Philippe Juen

Qui suis-je ?

Philippe JuenPhilippe Juen est Maître de conférences en Droit public à l’Université de Bourgogne depuis 2000, Habilité à diriger les recherches (HDR) depuis 2012, et chargé d’enseignement à l’Ecole Nationale des Services Vétérinaires (ENSV).

Membre du Centre de recherche sur le droit des marchés et des investissements internationaux (CREDIMI – UMR 6295 – Classement A+), ses travaux s’organisent principalement autour du thème de la valorisation du domaine et de sa conciliation avec, d’une part les principes de la domanialité publique et, d’autre part, la protection de l’environnement, naturel et bâti. Les principaux champs de recherches se situent donc aujourd’hui  en droit de l’urbanisme, droit de l’environnement et droit des collectivités territoriales, matières qu’il enseigne au sein de sa composante de rattachement, à différents niveaux, mais également pour d’autres composantes (ESIREM, UFR SPEG de Besançon).

Au niveau local, il est Directeur de l’Institut de préparation à l’administration générale (IPAG) depuis 2014, Directeur du Master 2 Juriste des collectivités territoriales (JCT) depuis 2004, membre du directoire de l’Institut supérieur des territoires (IST) depuis 2014, membre du Conseil de gestion de l’UFR Droit et sciences économiques et politiques depuis 2011 et Membre de la Commission de la pédagogie de l’Université de Bourgogne. Au niveau national, il est membre titulaire du Conseil national des universités (CNU) depuis 2011, renouvelé en 2015, et membre du Comité d’orientation et de formation du Certificat d’études approfondies en Santé publique vétérinaire (COF-CEAVSPV, Ministère de l’Agriculture) depuis 2001.

Pourquoi je m’engage auprès de Sébastien Chevalier :

Ma candidature à la Commission de la Formation et de la Vie Universitaire est motivée par la volonté de défendre certaines convictions relatives à l’Université.

La conviction, d’abord, que l’Université est au service des étudiants et que la priorité doit toujours être celle de la formation, une formation de qualité, une formation de soutien et une formation permettant aux étudiants d’avoir les meilleures armes possibles pour démarrer leur carrière professionnelle. Les arbitrages financiers devraient, à mon sens, être systématiquement opérés en ce sens.

La conviction, ensuite, que l’Université est au service des personnels et composantes, et qu’elle doit les aider, activement et de manière spontanée, à assumer leurs différentes tâches, d’enseignement, de recherche ou administratives. Les services centraux doivent jouer un rôle moteur et d’assistance plus prononcé, que ce soit en matière de gestion des ressources humaines ou de gestion et développement des diplômes.

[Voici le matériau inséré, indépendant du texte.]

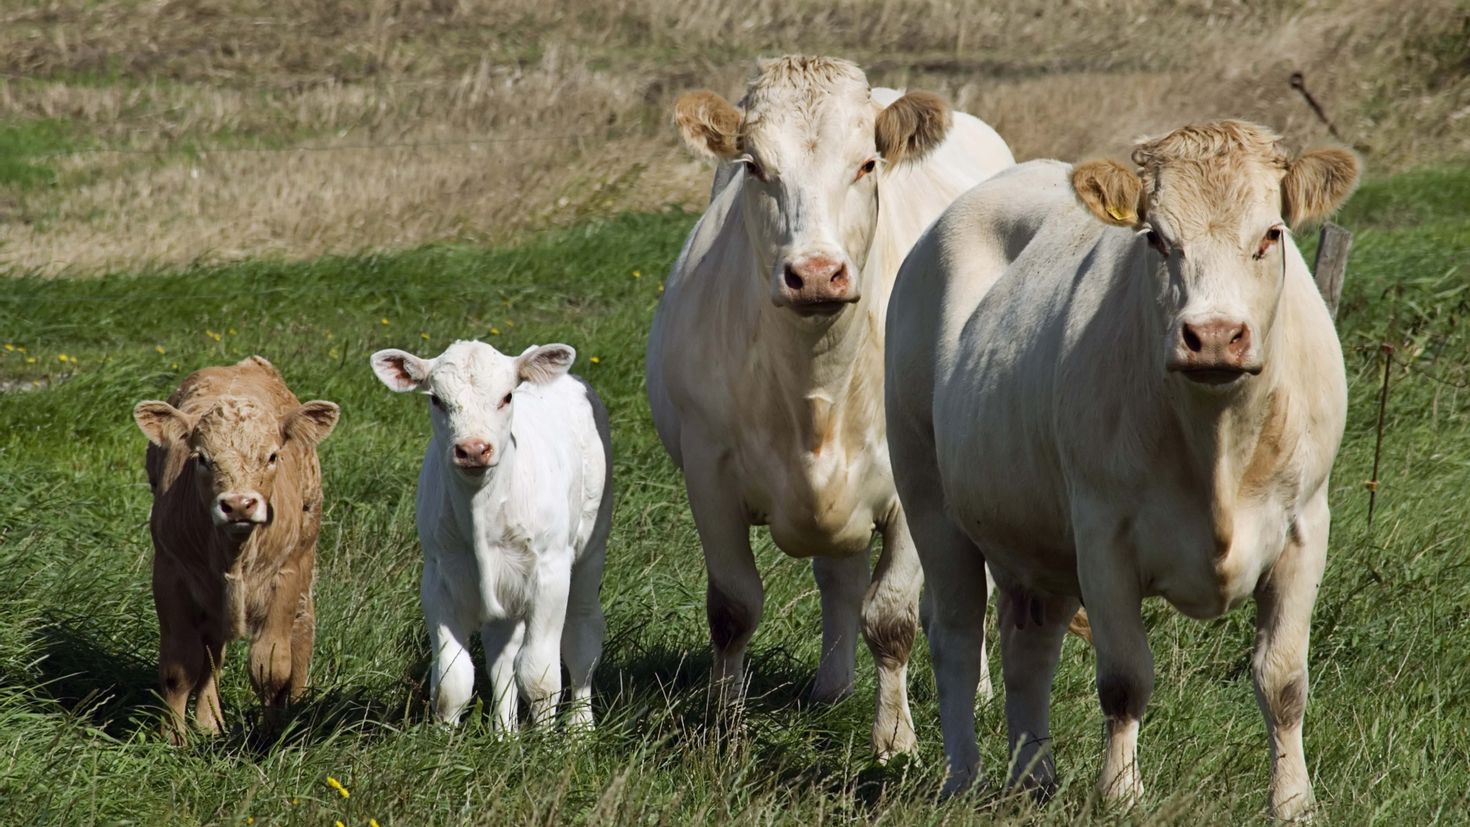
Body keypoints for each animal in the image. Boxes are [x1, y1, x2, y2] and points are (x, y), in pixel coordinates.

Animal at [131, 355, 338, 743]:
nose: (239, 504)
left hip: (304, 559)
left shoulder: (284, 578)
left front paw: (271, 736)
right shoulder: (170, 574)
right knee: (213, 652)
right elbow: (180, 666)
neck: (234, 552)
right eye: (201, 458)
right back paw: (209, 722)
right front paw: (174, 738)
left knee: (302, 628)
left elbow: (271, 667)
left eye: (272, 456)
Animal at [379, 339, 614, 728]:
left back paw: (580, 728)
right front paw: (442, 741)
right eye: (436, 399)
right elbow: (452, 681)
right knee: (502, 655)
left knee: (582, 638)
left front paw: (547, 740)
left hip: (590, 548)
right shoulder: (438, 577)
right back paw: (506, 732)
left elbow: (539, 675)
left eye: (506, 397)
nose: (473, 449)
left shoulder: (550, 573)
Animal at [649, 55, 1017, 757]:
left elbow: (894, 615)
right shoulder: (708, 475)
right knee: (839, 579)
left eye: (867, 163)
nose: (816, 273)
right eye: (754, 166)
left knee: (964, 591)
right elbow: (734, 609)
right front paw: (726, 732)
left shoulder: (910, 486)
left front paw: (895, 740)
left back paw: (980, 691)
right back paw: (832, 688)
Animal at [882, 122, 1352, 822]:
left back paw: (1033, 776)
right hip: (928, 498)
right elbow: (1126, 679)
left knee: (1029, 650)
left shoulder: (1304, 528)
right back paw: (963, 777)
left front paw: (1294, 802)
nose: (1215, 336)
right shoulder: (1103, 537)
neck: (1217, 442)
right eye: (1155, 236)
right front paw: (1121, 794)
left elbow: (1283, 679)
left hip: (1035, 538)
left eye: (1271, 234)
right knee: (957, 638)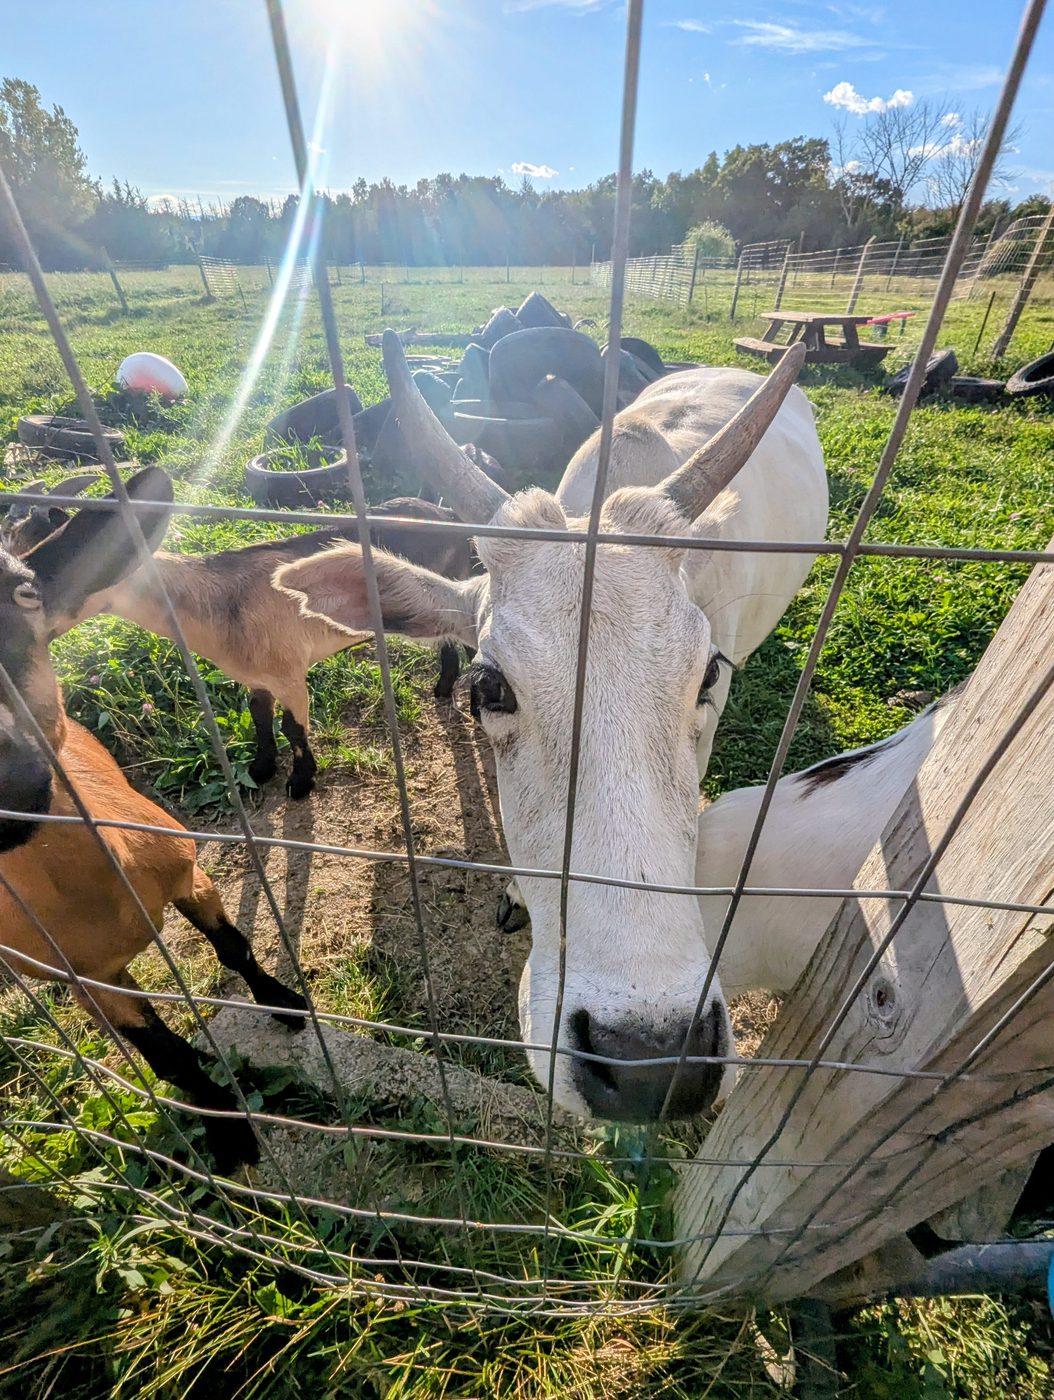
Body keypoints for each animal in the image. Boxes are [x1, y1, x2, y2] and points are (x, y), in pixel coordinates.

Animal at [0, 467, 307, 1173]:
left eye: (25, 592)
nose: (6, 773)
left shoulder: (189, 869)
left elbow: (234, 946)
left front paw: (287, 1005)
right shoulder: (89, 983)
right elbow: (168, 1059)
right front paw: (230, 1136)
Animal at [4, 491, 475, 800]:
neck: (222, 605)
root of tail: (449, 513)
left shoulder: (289, 673)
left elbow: (292, 727)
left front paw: (300, 782)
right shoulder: (257, 677)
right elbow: (260, 717)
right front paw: (262, 769)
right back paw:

La conviction, enfin, que l’Université est un formidable vecteur de développement régional et qu’elle doit à ce titre coopérer de manière très étroite avec les acteurs économiques et institutionnels de la région de Bourgogne Franche-Comté, qu’elle doit être un leader national et international en matière de recherche dans ses domaines d’excellence sans négliger ses compétences et intérêts locaux, qu’elle doit savoir attirer des étudiants venus de tout horizon tout en assurant des moyens de formation qui soient les mêmes pour tous, y compris pour ceux issus de nos territoires.